Alongside the animation, the abscess, and the heavy cold I’ve been suffering for the past week, I’m still enduring the disruption caused by my deciding about a month ago to rearrange and tidy my office. The truth is that I’m not the tidiest person but I attacked this task like a North Korean leader arranging the seating around the Christmas turkey and realising there was one uncle too many. I’d amassed so much junk that it was shameful to see how many bags of detritus I took out behind the shed and despatched via firing squad.
I’m still not finished and the work gets harder by the day. Take, for example, The Compact Oxford English Dictionary. Despite the name, the Compact Oxford English Dictionary is not compact. It’s probably the biggest book I own. You might know the edition. It comes with a small box at the top to store the illuminated magnifying glass which you have to use to read the book’s miniscule font. I bought it cheap from a book club many moons ago, probably having only joined the book club to get my hands on a book that I couldn’t afford at full price. Currently, they’re probably going for about £20 on eBay, which says everything about dictionaries in the age of apps, websites, and illiteracy.
My problem now is: what the hell should I do with it? I bought it when I was in doing research in academia, when knowing the derivation of words was a significant part of my life. To throw it away would be amount to admitting that I’ll never again be that person. Not that I want to be that person. Calling myself an academic felt too narrow, too knowing, too definitive of who I was or what I might become. I’m not sure what I have become except deeply disenchanted about a great many things but disenchanted about dictionaries isn’t one of them. Throwing my dictionary away would amount to my admitting that writing no longer matters to me.

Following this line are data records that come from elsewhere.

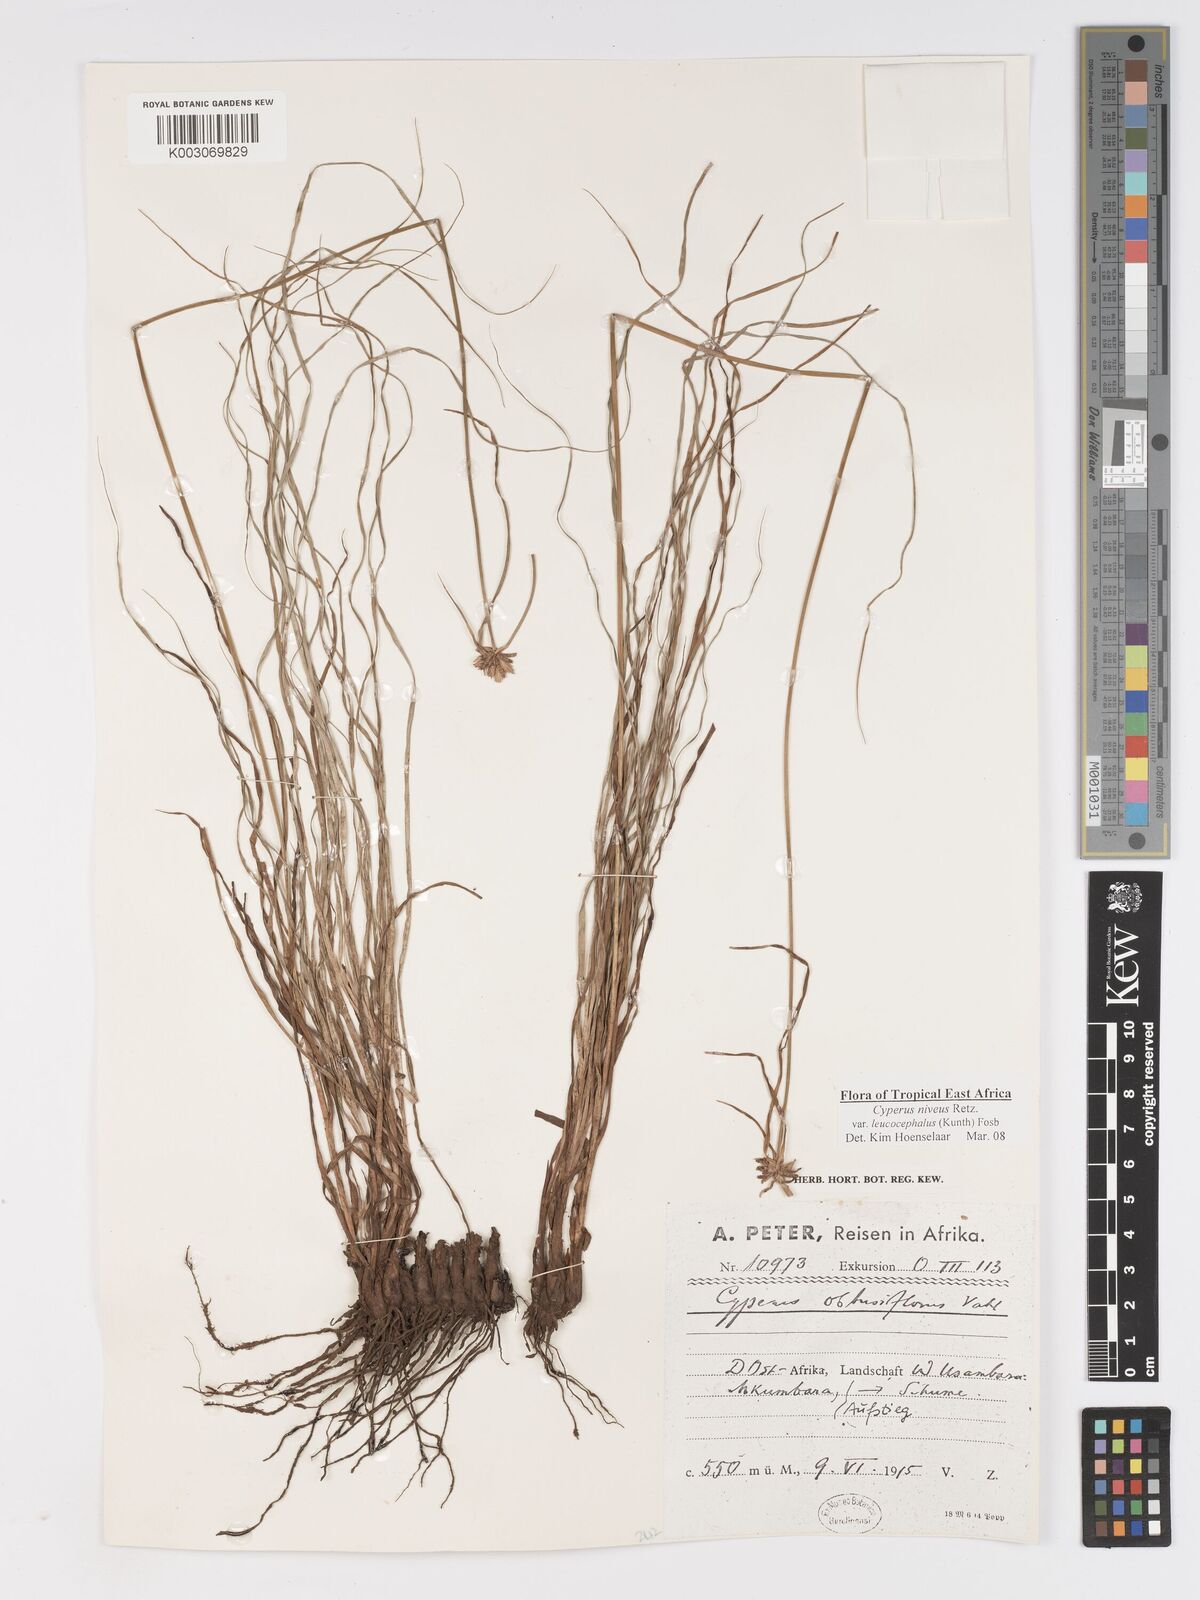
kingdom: Plantae
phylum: Tracheophyta
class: Liliopsida
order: Poales
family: Cyperaceae
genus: Cyperus
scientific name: Cyperus niveus
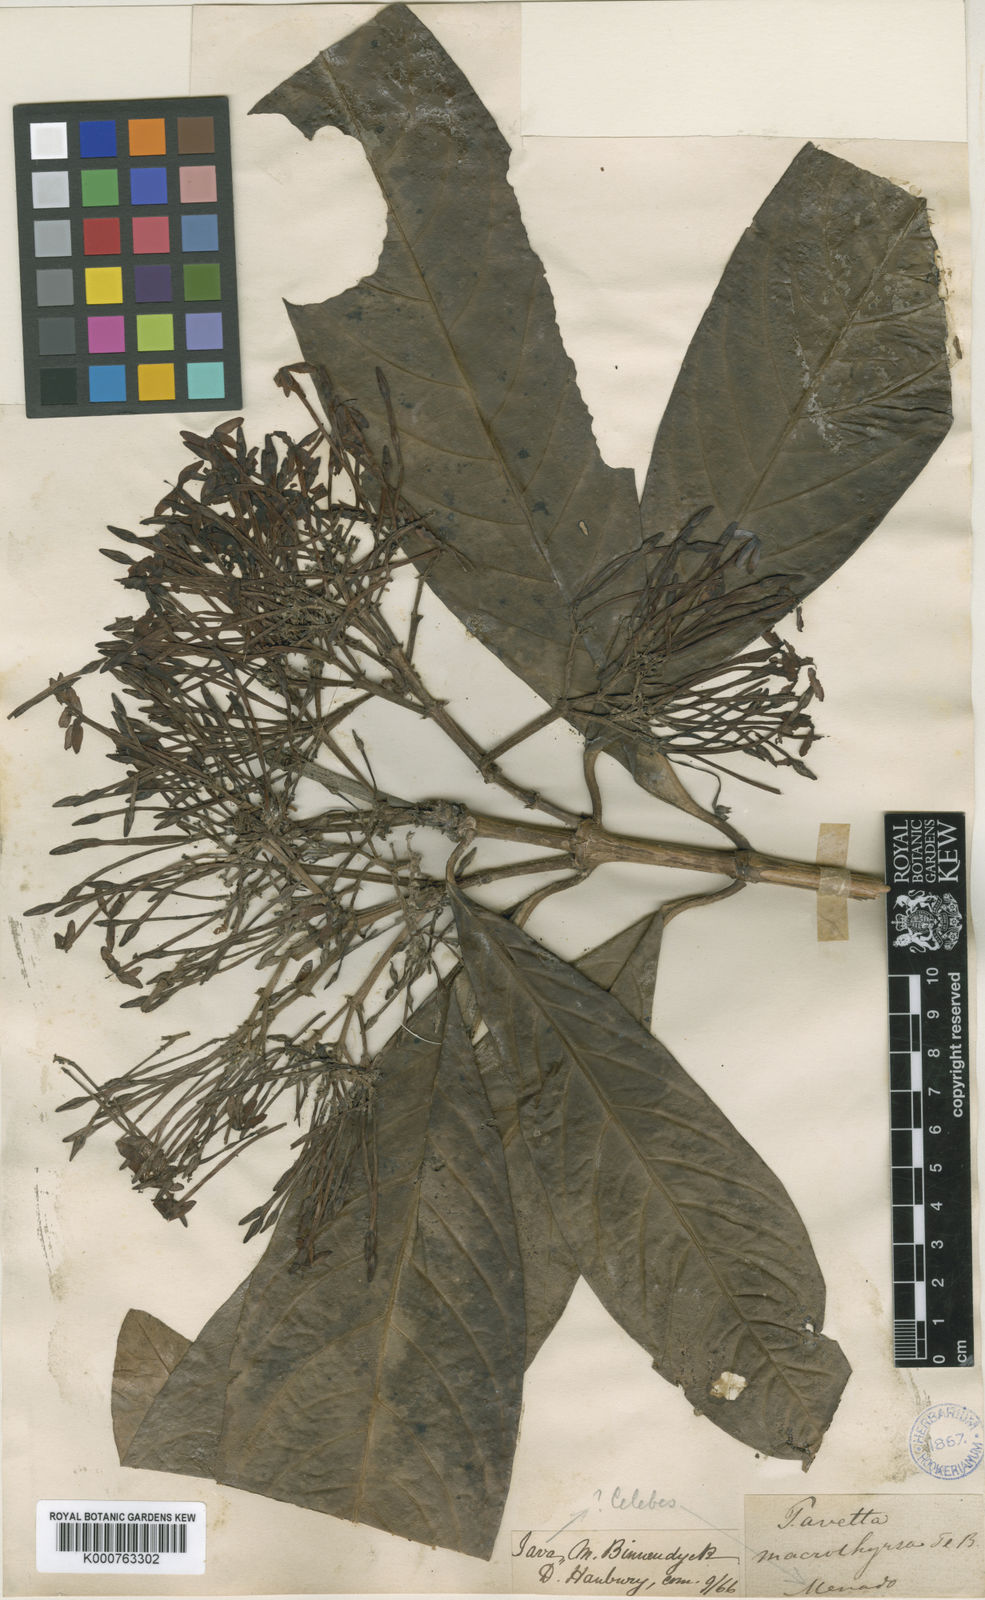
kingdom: Plantae
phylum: Tracheophyta
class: Magnoliopsida
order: Gentianales
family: Rubiaceae
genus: Ixora
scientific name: Ixora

And that’s the point. Although I’ve not written a book in about a year (for me, a rare thing), it’s not that I care any less about writing. Yet reading just the other day about the Specsavers literary awards, I noticed the same sad spectacle (pun intended) of celebrities receiving plaudits and the book industry trying to ride out the hard times on the coat tails of TV fools. To be a writer these days is synonymous with a certain lifestyle or it is merely an adjunct to fame. If you didn’t lose your knickers in the jungle or are an ex-rower who climbed the north face of Brian Blessed, to be a writer means conforming to certain stereotypes in order to follow the money: to be the globetrotting internationalist lesbian writing for The Guardian from your solar powered wheel chair, to be the old school pipe smoking socialist in the New Statesmen, or to have the same John Bull beefy lips of the conservative meatheads writing their polemical nonsense elsewhere. At times I can find myself agreeing with all three but, as I found when I tried to be an academic, I don’t sit neatly inside one group meaning that I belong nowhere but this hinterland of blogging.
These thoughts pass through my mind as I start at the Compact Oxford English Dictionary sitting on my desk. Getting rid of it would be like giving up so I’ll keep it.
I might need it because as this post suggests, I’m also back blogging. I know it’s the week leading up to Christmas but, as I sit here, Monday lunchtime, I intend to be blogging regularly, perhaps even get some cartoons finished.